## EXERCISE DESCRIPTION
Output the records again verbatim.

## DATASET EXCERPTS
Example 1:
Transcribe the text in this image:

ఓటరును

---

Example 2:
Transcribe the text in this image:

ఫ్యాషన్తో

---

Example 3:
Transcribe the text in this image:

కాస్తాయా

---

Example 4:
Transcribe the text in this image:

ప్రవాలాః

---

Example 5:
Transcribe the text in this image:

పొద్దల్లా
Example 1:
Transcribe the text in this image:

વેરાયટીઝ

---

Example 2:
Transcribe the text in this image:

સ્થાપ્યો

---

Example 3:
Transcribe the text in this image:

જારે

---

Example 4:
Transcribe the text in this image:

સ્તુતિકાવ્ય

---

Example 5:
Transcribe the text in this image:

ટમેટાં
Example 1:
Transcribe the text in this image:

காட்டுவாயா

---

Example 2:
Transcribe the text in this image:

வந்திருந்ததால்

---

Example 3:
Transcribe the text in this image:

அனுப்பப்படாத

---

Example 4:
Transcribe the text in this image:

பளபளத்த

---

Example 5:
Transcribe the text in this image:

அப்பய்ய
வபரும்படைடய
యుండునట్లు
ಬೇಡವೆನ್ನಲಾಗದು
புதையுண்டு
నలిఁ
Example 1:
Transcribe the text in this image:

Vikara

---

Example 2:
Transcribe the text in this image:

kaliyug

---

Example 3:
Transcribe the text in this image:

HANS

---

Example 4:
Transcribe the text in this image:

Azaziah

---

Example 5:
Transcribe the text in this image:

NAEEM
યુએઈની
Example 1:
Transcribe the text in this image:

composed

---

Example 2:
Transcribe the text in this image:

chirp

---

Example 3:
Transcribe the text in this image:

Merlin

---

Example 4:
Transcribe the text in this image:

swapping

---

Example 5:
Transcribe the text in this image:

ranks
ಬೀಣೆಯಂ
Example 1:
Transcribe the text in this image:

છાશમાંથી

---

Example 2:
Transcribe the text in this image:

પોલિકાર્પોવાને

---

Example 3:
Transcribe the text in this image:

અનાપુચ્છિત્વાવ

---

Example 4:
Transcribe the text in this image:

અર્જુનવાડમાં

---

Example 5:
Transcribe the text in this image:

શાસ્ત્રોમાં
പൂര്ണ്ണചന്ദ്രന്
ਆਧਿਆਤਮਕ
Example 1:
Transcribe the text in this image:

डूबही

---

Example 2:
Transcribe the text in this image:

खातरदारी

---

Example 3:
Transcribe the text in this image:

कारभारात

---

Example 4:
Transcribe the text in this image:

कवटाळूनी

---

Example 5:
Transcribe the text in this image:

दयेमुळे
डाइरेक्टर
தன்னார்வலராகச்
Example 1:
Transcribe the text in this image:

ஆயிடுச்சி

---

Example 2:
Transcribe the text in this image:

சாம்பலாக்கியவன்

## RESPONSE BOX
Example 1:
Transcribe the text in this image:

ఓటరును

---

Example 2:
Transcribe the text in this image:

ఫ్యాషన్తో

---

Example 3:
Transcribe the text in this image:

కాస్తాయా

---

Example 4:
Transcribe the text in this image:

ప్రవాలాః

---

Example 5:
Transcribe the text in this image:

పొద్దల్లా
Example 1:
Transcribe the text in this image:

વેરાયટીઝ

---

Example 2:
Transcribe the text in this image:

સ્થાપ્યો

---

Example 3:
Transcribe the text in this image:

જારે

---

Example 4:
Transcribe the text in this image:

સ્તુતિકાવ્ય

---

Example 5:
Transcribe the text in this image:

ટમેટાં
Example 1:
Transcribe the text in this image:

காட்டுவாயா

---

Example 2:
Transcribe the text in this image:

வந்திருந்ததால்

---

Example 3:
Transcribe the text in this image:

அனுப்பப்படாத

---

Example 4:
Transcribe the text in this image:

பளபளத்த

---

Example 5:
Transcribe the text in this image:

அப்பய்ய
வபரும்படைடய
యుండునట్లు
ಬೇಡವೆನ್ನಲಾಗದು
புதையுண்டு
నలిఁ
Example 1:
Transcribe the text in this image:

Vikara

---

Example 2:
Transcribe the text in this image:

kaliyug

---

Example 3:
Transcribe the text in this image:

HANS

---

Example 4:
Transcribe the text in this image:

Azaziah

---

Example 5:
Transcribe the text in this image:

NAEEM
યુએઈની
Example 1:
Transcribe the text in this image:

composed

---

Example 2:
Transcribe the text in this image:

chirp

---

Example 3:
Transcribe the text in this image:

Merlin

---

Example 4:
Transcribe the text in this image:

swapping

---

Example 5:
Transcribe the text in this image:

ranks
ಬೀಣೆಯಂ
Example 1:
Transcribe the text in this image:

છાશમાંથી

---

Example 2:
Transcribe the text in this image:

પોલિકાર્પોવાને

---

Example 3:
Transcribe the text in this image:

અનાપુચ્છિત્વાવ

---

Example 4:
Transcribe the text in this image:

અર્જુનવાડમાં

---

Example 5:
Transcribe the text in this image:

શાસ્ત્રોમાં
പൂര്ണ്ണചന്ദ്രന്
ਆਧਿਆਤਮਕ
Example 1:
Transcribe the text in this image:

डूबही

---

Example 2:
Transcribe the text in this image:

खातरदारी

---

Example 3:
Transcribe the text in this image:

कारभारात

---

Example 4:
Transcribe the text in this image:

कवटाळूनी

---

Example 5:
Transcribe the text in this image:

दयेमुळे
डाइरेक्टर
தன்னார்வலராகச்
Example 1:
Transcribe the text in this image:

ஆயிடுச்சி

---

Example 2:
Transcribe the text in this image:

சாம்பலாக்கியவன்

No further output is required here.